I bought a duck the other day, sort of for the hell of it, and I have it sitting in my freezer. Trouble is, I don't quite know what to do with it. Any ideas? Any good roast duck recipes?


----------



## WayneT (Sep 24, 2004)

This might help you out

DUCK OVER To this ste for a great Peking Duck Recipe


----------



## Audeo (Sep 24, 2004)

In Louisiana, they have a great way of cooking duck, something I would never have imagined otherwise, but it sure is good!

They deeply prick the ducks all over with a fork, then boil the ducks in a pot of water with a package of crab and shrimp boil for about an hour or so.  Then the ducks are removed from the boil, liberally coated with garlic butter, and baked for about 15-20 minutes at somewhere between 325-350 degrees F, frequently basting with more garlic butter, to crisp the skin.  

Tender, juicy and out of this world delicious!


----------



## mudbug (Sep 24, 2004)

Audeo, that sounds like a "hunting camp" recipe to me.  I will have to tell my husband about this one-he's a duck hunter and hardly ever gets to go anymore.  

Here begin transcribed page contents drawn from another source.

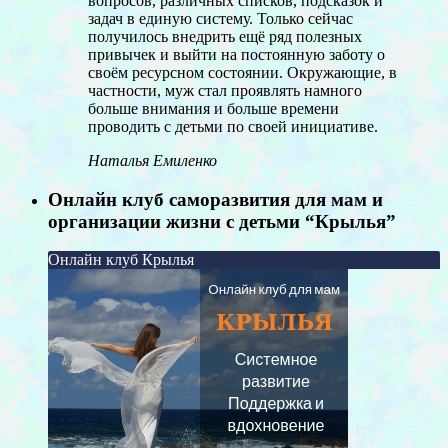
вопросов, различных списков, подсказок и
задач в единую систему. Только сейчас
получилось внедрить ещё ряд полезных
привычек и выйти на постоянную заботу о
своём ресурсном состоянии. Окружающие, в
частности, муж стал проявлять намного
больше внимания и больше времени
проводить с детьми по своей инициативе.
Наталья Емиленко
Онлайн клуб саморазвития для мам и
организации жизни с детьми “Крылья”
Онлайн клуб Крылья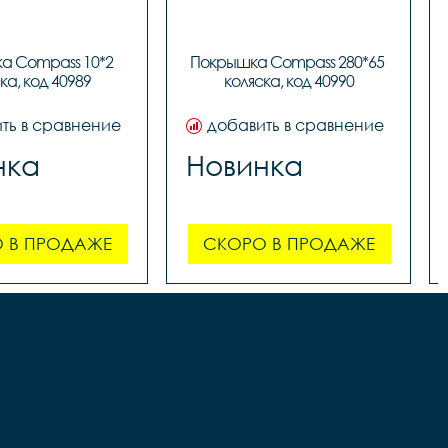
 Compass 10*2 
Покрышка Compass 280*65 
ка, код 40989
коляска, код 40990
ть в сравнение
добавить в сравнение
нка
Новинка
 В ПРОДАЖЕ
СКОРО В ПРОДАЖЕ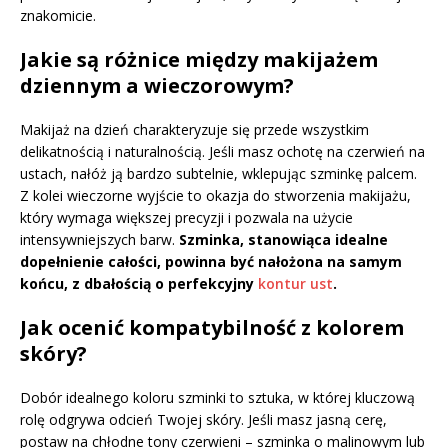
znakomicie.
Jakie są różnice między makijażem
dziennym a wieczorowym?
Makijaż na dzień charakteryzuje się przede wszystkim
delikatnością i naturalnością. Jeśli masz ochotę na czerwień na
ustach, nałóż ją bardzo subtelnie, wklepując szminkę palcem.
Z kolei wieczorne wyjście to okazja do stworzenia makijażu,
który wymaga większej precyzji i pozwala na użycie
intensywniejszych barw.
Szminka, stanowiąca idealne
dopełnienie całości, powinna być nałożona na samym
końcu, z dbałością o perfekcyjny
kontur ust
.
Jak ocenić kompatybilność z kolorem
skóry?
Dobór idealnego koloru szminki to sztuka, w której kluczową
rolę odgrywa odcień Twojej skóry. Jeśli masz jasną cerę,
postaw na chłodne tony czerwieni – szminka o malinowym lub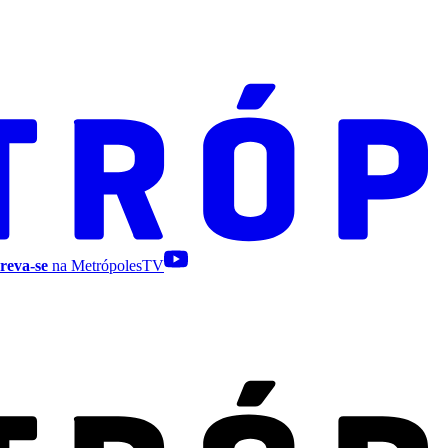
reva-se
na MetrópolesTV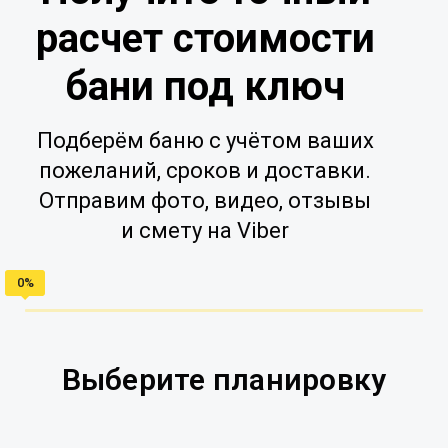
расчет стоимости
бани под ключ
Подберём баню с учётом ваших
пожеланий, сроков и доставки.
Отправим фото, видео, отзывы
и смету на Viber
Выберите планировку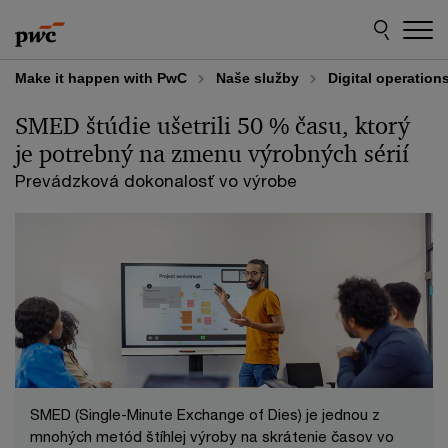
Skip
Skip
to
to
content
footer
Make it happen with PwC
Naše služby
Digital operation
SMED štúdie ušetrili 50 % času, ktorý
je potrebný na zmenu výrobných sérií
Prevádzková dokonalosť vo výrobe
SMED (Single-Minute Exchange of Dies) je jednou z
mnohých metód štíhlej výroby na skrátenie časov vo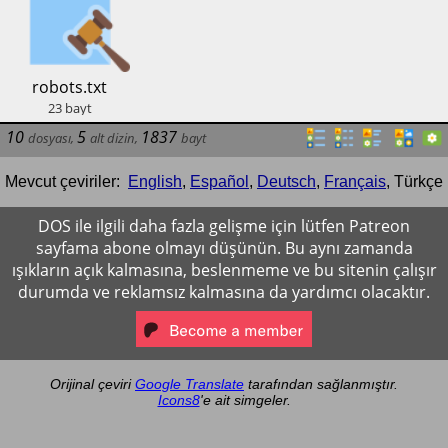
​robots.txt
23
bayt
10
5
1837
dosyası
,
alt dizin
,
bayt
Mevcut çeviriler:
English
,
Español
,
Deutsch
,
Français
,
Türkçe
DOS ile ilgili daha fazla gelişme için lütfen Patreon
sayfama abone olmayı düşünün. Bu aynı zamanda
ışıkların açık kalmasına, beslenmeme ve bu sitenin çalışır
durumda ve reklamsız kalmasına da yardımcı olacaktır.
Orijinal çeviri
Google Translate
tarafından sağlanmıştır.
Icons8
'e ait simgeler.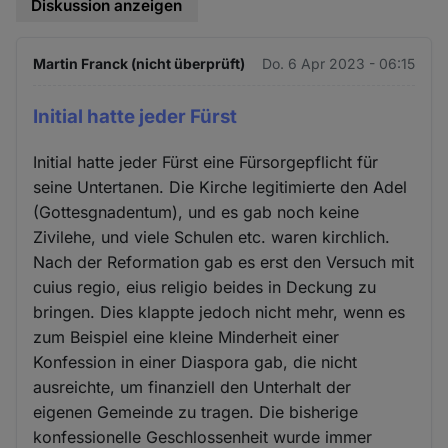
Diskussion anzeigen
Martin Franck (nicht überprüft)
Do. 6 Apr 2023 - 06:15
Initial hatte jeder Fürst
Initial hatte jeder Fürst eine Fürsorgepflicht für
seine Untertanen. Die Kirche legitimierte den Adel
(Gottesgnadentum), und es gab noch keine
Zivilehe, und viele Schulen etc. waren kirchlich.
Nach der Reformation gab es erst den Versuch mit
cuius regio, eius religio beides in Deckung zu
bringen. Dies klappte jedoch nicht mehr, wenn es
zum Beispiel eine kleine Minderheit einer
Konfession in einer Diaspora gab, die nicht
ausreichte, um finanziell den Unterhalt der
eigenen Gemeinde zu tragen. Die bisherige
konfessionelle Geschlossenheit wurde immer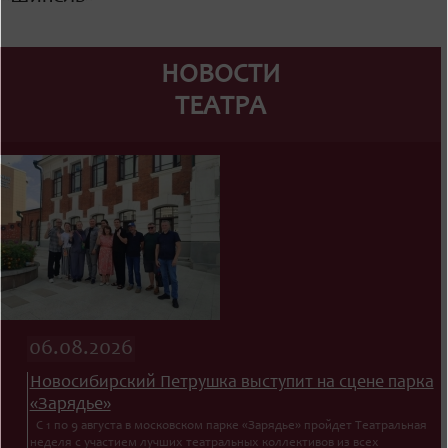
НОВОСТИ
ТЕАТРА
06.08.2026
Новосибирский Петрушка выступит на сцене парка
«Зарядье»
С 1 по 9 августа в московском парке «Зарядье» пройдет Театральная
неделя с участием лучших театральных коллективов из всех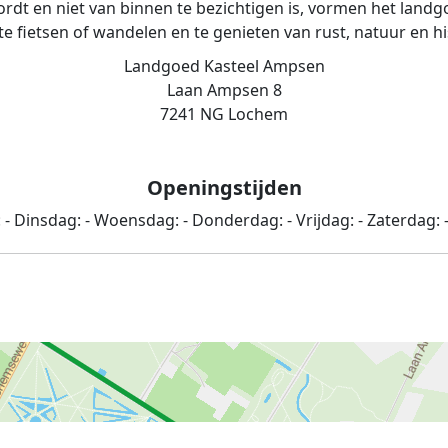
rdt en niet van binnen te bezichtigen is, vormen het lan
te fietsen of wandelen en te genieten van rust, natuur en hi
Landgoed Kasteel Ampsen
Laan Ampsen 8
7241 NG Lochem
Openingstijden
:
-
Dinsdag:
-
Woensdag:
-
Donderdag:
-
Vrijdag:
-
Zaterdag: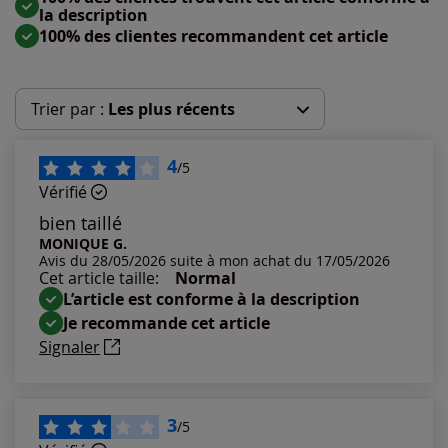
la description
100% des clientes recommandent cet article
Trier par :
Les plus récents
Les plus récents
4
/5
Vérifié
Les plus anciens
bien taillé
MONIQUE G.
Avis du 28/05/2026 suite à mon achat du 17/05/2026
Notes les plus élevées
Cet article taille:
Normal
L’article est conforme à la description
Notes les plus basses
Je recommande cet article
Signaler
3
/5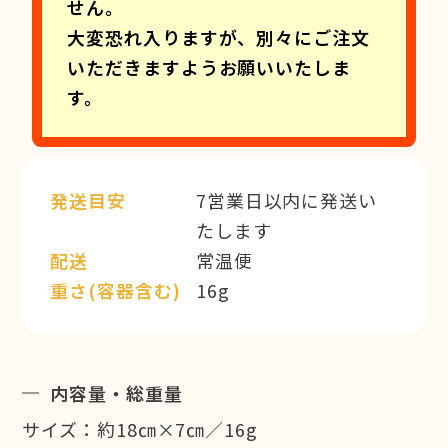
せん。
大変恐れ入りますが、別々にご注文
いただきますようお願いいたしま
す。
発送目安
7営業日以内に発送い
たします
配送
常温便
重さ(容器含む)
16g
内容量・総重量
サイズ：約18㎝×7㎝／16g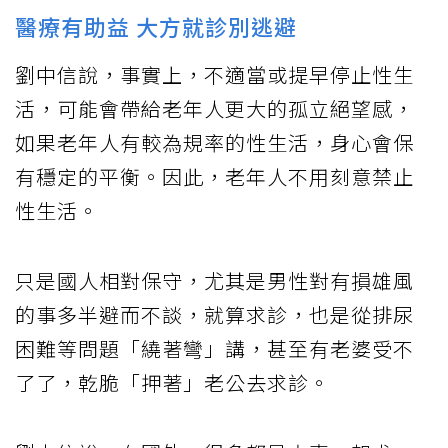
醫療有助益 大方就診別逃避
劉中信說，事實上，不適當或提早停止性生
活，可能會帶給老年人更大的孤立絕望感，
如果老年人有較為規率的性生活，身心會保
有穩定的平衡。因此，老年人不用刻意禁止
性生活。
只是國人相對保守，尤其是男性對有損雄風
的事多半避而不談，就算求診，也是從排尿
困難等問題「繞著彎」講，甚至有老婆受不
了了，乾脆「押著」老公去求診。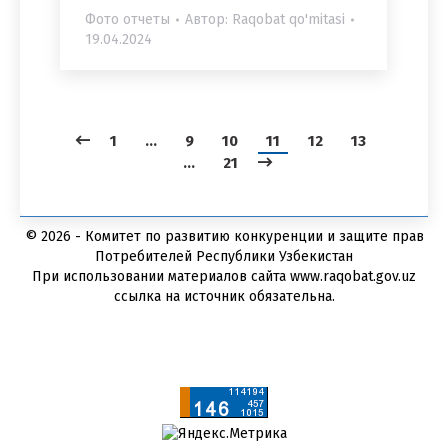
Фото отчеты
Автор:
Raqobat qo'mitasi
19.04.2024
1
…
9
10
11
12
13
…
21
© 2026 - Комитет по развитию конкуренции и защите прав
Потребителей Республики Узбекистан
При использовании материалов сайта www.raqobat.gov.uz
ссылка на источник обязательна.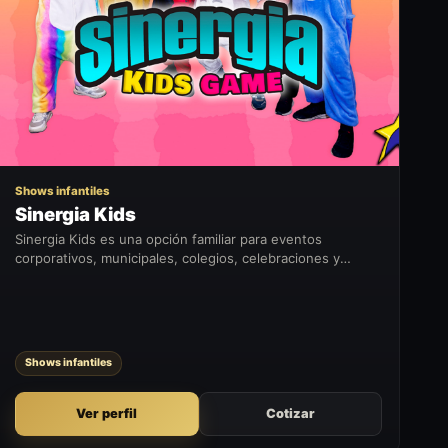
SK
Shows infantiles
Sinergia Kids
Sinergia Kids es una opción familiar para eventos
corporativos, municipales, colegios, celebraciones y
actividades donde se busca entretener a público infantil o
familiar.
Shows infantiles
Ver perfil
Cotizar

jasonr, whatever you do, SAVE THE DUCK FAT.  It's perfectly gorgeous for frying potatoes in.


----------



## jasonr (Sep 25, 2004)

Yikes. I'm a little hesitant to try Peking duck, as the last time was a complete disaster. The Louisiana recipe sounds interesting, but I don't really want to have to go out and start buying shrimp and crab. (I've already spent enough money, and I don't even like seafood) 

Frankly, I find cooking to be pretty intimidating. (I find it rarely works well for me) I would like to avoid hanging the duck from twine, or any of that exotic stuff, as the more complicated the procedure, I find the greater the chance of a disaster, and I hate to have to throw another 5 LBS duck in the garbage like last time. Does someone have something foolproof, but good quality? (the basting in garlic butter idea sounded pretty cool)


----------